Esta exposición es una parte reducida de mi obra y en ella no hay paisajes sino retratos. Llevo con orgullo este título de retratista ambulante, ejercido siempre con amor y hasta emoción cuando en una aldea una madre vistió apresuradamente a su hija de primera comunión  para que le hiciera una foto «porque la pobre nunca la tuvo».

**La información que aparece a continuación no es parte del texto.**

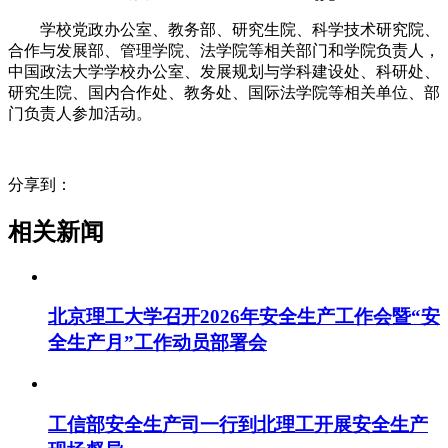
学校党政办公室、教务部、研究生院、科学技术研究院、
合作与发展部、管理学院、法学院等相关部门和学院负责人，
中国政法大学学校办公室、发展规划与学科建设处、科研处、
研究生院、国内合作处、教务处、国际法学院等相关单位、部
门负责人参加活动。
分享到：
相关新闻
北京理工大学召开2026年安全生产工作会暨“安
全生产月”工作动员部署会
工信部安全生产司一行到北理工开展安全生产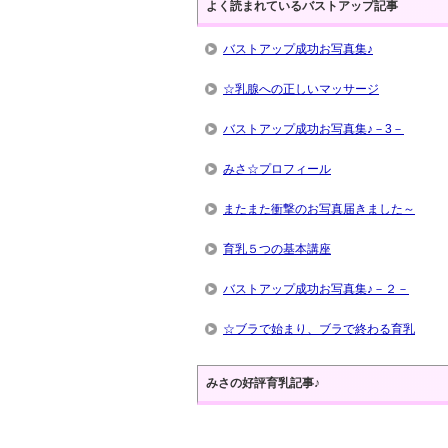
よく読まれているバストアップ記事
バストアップ成功お写真集♪
☆乳腺への正しいマッサージ
バストアップ成功お写真集♪－3－
みさ☆プロフィール
またまた衝撃のお写真届きました～
育乳５つの基本講座
バストアップ成功お写真集♪－２－
☆ブラで始まり、ブラで終わる育乳
みさの好評育乳記事♪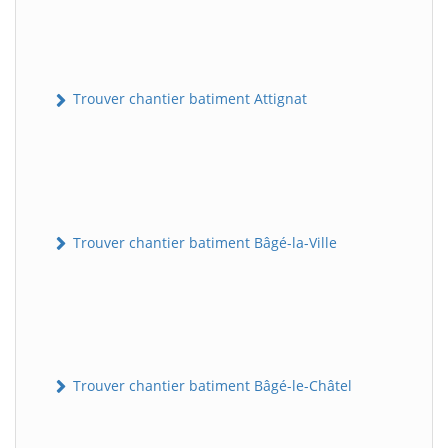
Trouver chantier batiment Attignat
Trouver chantier batiment Bâgé-la-Ville
Trouver chantier batiment Bâgé-le-Châtel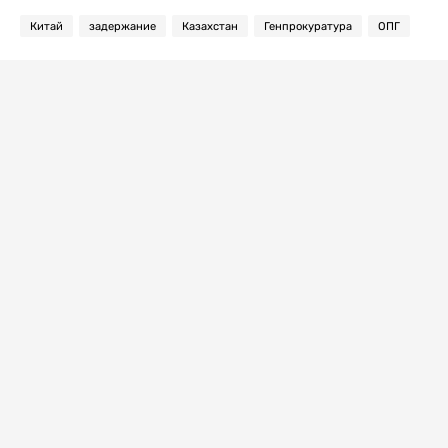
Китай
задержание
Казахстан
Генпрокуратура
ОПГ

Puede que algunas de mis fotos sean bonitas, graciosas o emocionantes pero no pretenden ser obras de arte sino dotadas de un valor documental. Fueron tomadas con una cámara que era un artefacto que formaba parte de los 20 kilos que llevaba a cuestas. Los negativos eran grandes, de 6x6, pero el problema era que los carretes tenían solamente 12 fotos y salía caro practicar el consejo de Bernard Shaw de que el fotógrafo -como el bacalao- ha de poner millones de huevos de los que luego sobreviven unos pocos.
‘Los instantes de la eternidad’ hubiera sido un posible título de esta exposición, pero me pareció que este pensamiento de Jacques Prévert era demasiado solemne y menos atrayente que el que finalmente lleva.  Sea como memoria de la vida o registro de su destrucción, la fotografía es antes que nada una manera de mirar el mundo.